_Requirements_.
According to the passage on western-Soviet relations below, in what month and year did the Poles launch their offensive against Soviet Russia?

_Passage_.

Submitted by Michael Jabara Carley via Strategic-Culture.org,
I gave a lecture in Moscow during the spring about western-Soviet relations over the last century. With the partial exception of World War II, it is a narrative of unrelenting hostility. After I had finished, a student asked, «why do they hate us so?» The answer is not complicated. You cannot cross «da man» in the United States, that is, the powerful, wealthy US «deep state», which sets the rules for everyone else and enforces its worldwide hegemony against disobedient states and leaders.
You could not get more disobedient than the Bolsheviks. In November 1917, or October according to Julian calendar, they seized power in Russia and declared their intention to make a world socialist revolution. You can imagine the indignation and anger of the western powers, all at war with Imperial Germany, looking over their shoulders to see that revolution had erupted in Russia. It’s a complicated story but not everyone in the west reacted blindly to the Bolshevik seizure of power; none other than the British Prime Minister David Lloyd George thought the Entente should back the Bolsheviks against the Germans. His idea was an early prototype of the eventual Grand Alliance.
In 1918 there were few takers for that eccentric idea especially when the Bolsheviks annulled the tsarist state debt and nationalised banks and industries in which foreigners held billions in investments. In the west these actions struck at the heart of the capitalist world order, and for the next three years, the Entente sent money, arms and troops to overthrow the Soviet government.
The Bolsheviks acted as defenders of the revolution but also as defenders of Russia. It was an easy transition since the so-called Allies, had they succeeded in reversing Soviet power, would have established a Russian semi-colony, much as they sought to do in the 1990s. The Poles too were mobilised against Soviet Russia, launching an offensive in April 1920, with tacit French support, to re-establish their 18th century eastern frontiers, including the city of Kiev. The Polish plan did not work out as intended, the Bolsheviks fought back, portraying themselves as defenders of the traditional Russian state. Admittedly it was an incongruous role for world revolutionaries, but if you scratched the skin of most Bolsheviks, you would find defenders of Russian national security interests.
During the interwar years Soviet-western relations were almost always bad. The former Entente powers punished Soviet Russia for its refusal to pay the tsarist debts and compensate foreigners for nationalised property and equities. They applied economic sanctions to break the Soviet state where military force had not succeeded. The red scare, anti-Soviet electoral politics, and containment characterised US, British and French conduct during the 1920s. Those policies did not work. The Soviet government relied on its own resources to modernise its economy. Joseph Stalin’s policies were brutal and ruthless, but they led to the building of a powerful, industrialised state by the end of the interwar period.

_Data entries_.
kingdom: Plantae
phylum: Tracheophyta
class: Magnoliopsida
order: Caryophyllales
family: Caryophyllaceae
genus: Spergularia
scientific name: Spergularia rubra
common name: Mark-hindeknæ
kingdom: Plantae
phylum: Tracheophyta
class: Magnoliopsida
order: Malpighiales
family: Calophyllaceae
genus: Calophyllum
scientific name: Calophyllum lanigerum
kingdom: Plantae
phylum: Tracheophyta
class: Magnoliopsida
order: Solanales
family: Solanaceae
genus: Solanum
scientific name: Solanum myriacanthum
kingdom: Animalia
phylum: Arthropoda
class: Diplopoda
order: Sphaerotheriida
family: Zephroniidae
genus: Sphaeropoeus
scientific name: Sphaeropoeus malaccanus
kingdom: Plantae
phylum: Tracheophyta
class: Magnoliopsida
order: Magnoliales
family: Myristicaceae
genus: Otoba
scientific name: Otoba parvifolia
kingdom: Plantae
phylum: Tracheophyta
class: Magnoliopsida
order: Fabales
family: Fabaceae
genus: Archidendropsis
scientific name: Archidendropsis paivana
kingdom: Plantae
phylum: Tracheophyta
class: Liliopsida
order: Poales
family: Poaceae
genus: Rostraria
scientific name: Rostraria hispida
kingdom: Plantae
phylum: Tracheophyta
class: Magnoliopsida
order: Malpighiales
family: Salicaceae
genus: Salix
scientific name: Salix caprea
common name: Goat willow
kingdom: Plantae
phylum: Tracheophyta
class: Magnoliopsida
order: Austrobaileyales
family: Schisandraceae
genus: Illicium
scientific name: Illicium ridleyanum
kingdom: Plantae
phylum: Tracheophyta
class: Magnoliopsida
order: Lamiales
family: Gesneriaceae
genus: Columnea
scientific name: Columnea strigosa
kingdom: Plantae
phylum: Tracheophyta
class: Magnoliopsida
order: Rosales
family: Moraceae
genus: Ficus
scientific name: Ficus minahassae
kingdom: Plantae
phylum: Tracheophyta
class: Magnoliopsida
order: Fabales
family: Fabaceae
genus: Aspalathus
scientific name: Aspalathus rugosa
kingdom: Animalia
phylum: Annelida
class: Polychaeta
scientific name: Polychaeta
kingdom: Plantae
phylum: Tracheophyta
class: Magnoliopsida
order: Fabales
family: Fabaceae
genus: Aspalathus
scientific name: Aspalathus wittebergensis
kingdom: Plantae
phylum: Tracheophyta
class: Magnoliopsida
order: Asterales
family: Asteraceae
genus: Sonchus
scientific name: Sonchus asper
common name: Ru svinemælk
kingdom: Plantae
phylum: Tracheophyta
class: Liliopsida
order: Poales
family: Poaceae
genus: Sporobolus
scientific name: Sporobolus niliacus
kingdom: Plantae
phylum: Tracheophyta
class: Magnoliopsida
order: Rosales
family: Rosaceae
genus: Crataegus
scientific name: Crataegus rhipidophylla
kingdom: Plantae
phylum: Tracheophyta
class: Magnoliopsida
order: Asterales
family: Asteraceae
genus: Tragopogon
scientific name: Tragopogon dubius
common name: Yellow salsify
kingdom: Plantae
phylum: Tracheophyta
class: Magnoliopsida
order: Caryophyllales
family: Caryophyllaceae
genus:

_Output_.
April 1920.